Nel complesso e delicato meccanismo che regola i grandi debutti sul mercato azionario statunitense, l’attenzione degli investitori istituzionali e retail non si limita solo alla raccolta di informazioni sulla liquidità ottenuta tramite l’offerta pubblica inziale. In concomitanza con il lancio del titolo, avvenuto proprio nella giornata di ieri (1 luglio 2026), le attenzioni degli esperti sono rivolte anche sulle quote di rischio che i fondatori (come ad esempio Luca Ferrari, o manager di spessore e alto livello) hanno deciso di mantenere nel proprio portafoglio privato.
Il tesoro di Luca Ferrari al prezzo dell’IPO
Per una tech-company del calibro di Bending Spoons (NASDAQ:BSP), l’avvio ufficiale delle contrattazioni attiva automaticamente obblighi di trasparenza. Attraverso il noto Modulo 3 presentato alla SEC, è possibile constatare la quantificazione esatta del patrimonio azionario originario in possesso di chi guida operativamente il gruppo.
Sulla base del documento ufficiale, l’Amministratore Delegato Luca Ferrari, avente domicilio professionale a Milano (ove è presente anche la sede legale dell’intero gruppo), ha formalizzato la titolarità effettiva iniziale dei suoi possedimenti. Il CEO risulta infatti possessore di un blocco di 644.175 azioni ordinarie (controvalore di circa 18,68 milioni di dollari al prezzo IPO, di 29$).
La vera cassaforte del controllo, indicata sempre all’interno del Modulo 3, fa tuttavia riferimento ad un blocco di 82.145.490 azioni di Classe A. Si tratta di titoli speciali derivati, sui quali è apposto il diritto di conversione da parte del titolare. Nel dettaglio, ciascuna azione di Classe A è convertibile in qualsiasi momento in un’azione ordinarie su esplicita richiesta, o si converte in automatico al verificarsi di determinati eventi.
Blindaggio sulla catena di comando e ottime performance giornaliere
La scelta di mantenere un pacchetto azionario così imponente, sommando ovviamente le azioni ordinarie con le azioni di Classe A, delinea un modus operandi focalizzato sulla blindatura strategica della catena di comando a ridosso del debutto sulla Borsa americana (ricordiamo infatti che il titolo Bending Spoons è listato al NASDAQ con ticker BSP).
La società, che ricordiamo essere altamente specializzata nello sviluppo di applicazioni per dispositivi mobili e con sede italiana, ha portato a termine una delle IPO più avvincenti degli ultimi tempi. Grazie al rialzo mostrato dopo poche ore dalla quotazione, l’unicorno del bel Paese ha addirittura superato i 25 miliardi di dollari di valore.
Quali sono gli ultimi andamenti del titolo? Al momento di questa stesura è possibile constatare un rialzo del +21,65% dal momento dello sbarco al NASDAQ. Tale percentuale ha permesso al titolo BSP di passare dai 29 dollari del lancio ai circa 39,02 dollari attuali, con un ATH (sempre post IPO) pari a 43,98 dollari per unità azionaria.

Estratti da un dataset
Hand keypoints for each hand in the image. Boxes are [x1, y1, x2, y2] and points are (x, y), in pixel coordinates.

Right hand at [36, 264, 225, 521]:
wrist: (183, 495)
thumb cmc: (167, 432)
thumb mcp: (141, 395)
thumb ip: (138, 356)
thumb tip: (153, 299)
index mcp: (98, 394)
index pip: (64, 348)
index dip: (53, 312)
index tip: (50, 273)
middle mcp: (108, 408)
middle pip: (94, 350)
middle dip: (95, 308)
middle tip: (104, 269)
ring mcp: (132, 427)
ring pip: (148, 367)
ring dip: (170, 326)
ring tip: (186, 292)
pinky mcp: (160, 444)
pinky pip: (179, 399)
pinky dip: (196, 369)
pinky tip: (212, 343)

> _Serie di esercizi_
A – Secondo il testo sull'IPO di Bending Spoons, quante azioni ordinarie possiede Luca Ferrari?
B – Riportate tutti gli importi in dollari presenti nel testo sull'IPO di Bending Spoons, indicando una sola volta quelli che compaiono più volte.
Le voci provengono da una fonte diversa dal testo.

> _Soluzioni degli esercizi_
A – Luca Ferrari possiede 644.175 azioni ordinarie.

B – 18,68 milioni di dollari; 29 dollari; 25 miliardi di dollari; 39,02 dollari; 43,98 dollari.